→ **Excerpt**:
# Sokoban PPO Benchmark - Pointer-Over-Heads Transformer

This notebook runs the Sokoban PPO benchmark with PoT iterative refinement.

**Training modes:**
- `heuristic`: Pretrain with heuristic pseudo-labels
- `ppo`: Pure PPO training
- `combined`: Pretrain + PPO fine-tuning

**Augmentations:** Geometric symmetries (flip, rotate)


In [None]:
# Clone repository and install dependencies
!git clone https://github.com/Eran-BA/PoT.git
%cd PoT
!pip install -q torch numpy tqdm


In [None]:
# Check GPU
import torch
print(f"GPU: {torch.cuda.get_device_name(0) if torch.cuda.is_available() else 'CPU'}")


## 1. Heuristic Training WITH Augmentations


In [None]:
# Heuristic training WITH augmentations (geometric symmetries)
!python experiments/sokoban_pot_benchmark.py \
    --mode heuristic \
    --download \
    --model-type pot \
    --R 4 \
    --d-model 256 \
    --n-heads 4 \
    --n-layers 2 \
    --controller-type transformer \
    --max-depth 32 \
    --heuristic-epochs 10 \
    --batch-size 64 \
    --learning-rate 1e-4 \
    --warmup-steps 100 \
    --eval-interval 2 \
    --output-dir experiments/results/sokoban_heuristic_aug


## 2. Heuristic Training WITHOUT Augmentations


In [None]:
# Heuristic training WITHOUT augmentations
!python experiments/sokoban_pot_benchmark.py \
    --mode heuristic \
    --model-type pot \
    --R 4 \
    --d-model 256 \
    --n-heads 4 \
    --n-layers 2 \
    --controller-type transformer \
    --max-depth 32 \
    --no-augment \
    --heuristic-epochs 10 \
    --batch-size 64 \
    --learning-rate 1e-4 \
    --warmup-steps 100 \
    --eval-interval 2 \
    --output-dir experiments/results/sokoban_heuristic_no_aug


In [None]:
# PPO training WITH augmentations
!python experiments/sokoban_pot_benchmark.py \
    --mode ppo \
    --model-type pot \
    --R 4 \
    --d-model 256 \
    --n-heads 4 \
    --n-layers 2 \
    --controller-type transformer \
    --max-depth 32 \
    --ppo-timesteps 100000 \
    --ppo-n-envs 8 \
    --batch-size 64 \
    --learning-rate 3e-4 \
    --output-dir experiments/results/sokoban_ppo_aug


## 4. Display Results


In [None]:
import json
from pathlib import Path

result_dirs = [
    ('Heuristic + Aug', 'experiments/results/sokoban_heuristic_aug'),
    ('Heuristic - No Aug', 'experiments/results/sokoban_heuristic_no_aug'),
    ('PPO + Aug', 'experiments/results/sokoban_ppo_aug'),
]

for name, d in result_dirs:
    results_file = Path(d) / 'results.json'
    if results_file.exists():
        with open(results_file) as f:
            results = json.load(f)
        print(f"\n=== {name} ===")
        if 'evaluation' in results:
            e = results['evaluation']
            print(f"Solve Rate @50:  {e.get('solve_rate@50', 0):.2%}")
            print(f"Solve Rate @100: {e.get('solve_rate@100', 0):.2%}")
            print(f"Solve Rate @200: {e.get('solve_rate@200', 0):.2%}")
            print(f"Median Steps:    {e.get('median_steps', 0):.1f}")

→ **What you will do**:
1. Write out the notebook between "# Sokoban PPO" and "symmetries (flip, rotate)", inclusive, swapping "Sokoban" for "Boxoban".
2. For each statement, say yes or no according to the notebook, quoting the words from it that decide the answer. (a) The PPO training run sets a learning rate of 3e-4. (b) The heuristic training runs last 20 epochs. (c) The PPO training run uses 8 environments.

[Data taken from a collection]

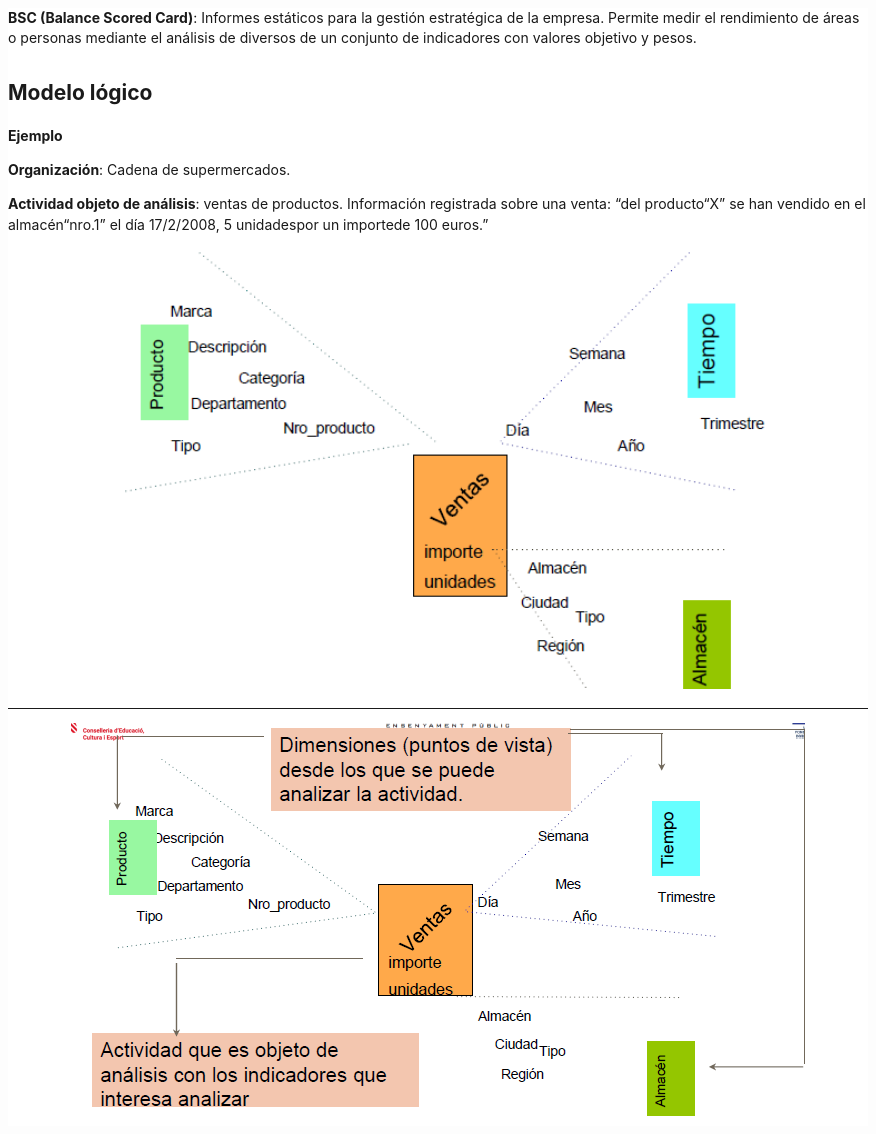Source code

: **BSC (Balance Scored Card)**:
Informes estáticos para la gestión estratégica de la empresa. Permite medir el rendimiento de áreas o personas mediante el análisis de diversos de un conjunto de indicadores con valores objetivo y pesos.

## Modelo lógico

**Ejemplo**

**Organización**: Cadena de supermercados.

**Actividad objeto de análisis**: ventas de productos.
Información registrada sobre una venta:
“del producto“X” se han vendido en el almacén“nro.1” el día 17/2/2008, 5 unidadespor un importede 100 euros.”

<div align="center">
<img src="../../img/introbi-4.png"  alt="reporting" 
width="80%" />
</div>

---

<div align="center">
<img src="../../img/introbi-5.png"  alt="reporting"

→ **Solutions below**:
1.
# Boxoban PPO Benchmark - Pointer-Over-Heads Transformer

This notebook runs the Boxoban PPO benchmark with PoT iterative refinement.

**Training modes:**
- `heuristic`: Pretrain with heuristic pseudo-labels
- `ppo`: Pure PPO training
- `combined`: Pretrain + PPO fine-tuning

**Augmentations:** Geometric symmetries (flip, rotate)

2.
(a) Yes: "--learning-rate 3e-4"
(b) No: "--heuristic-epochs 10"
(c) Yes: "--ppo-n-envs 8"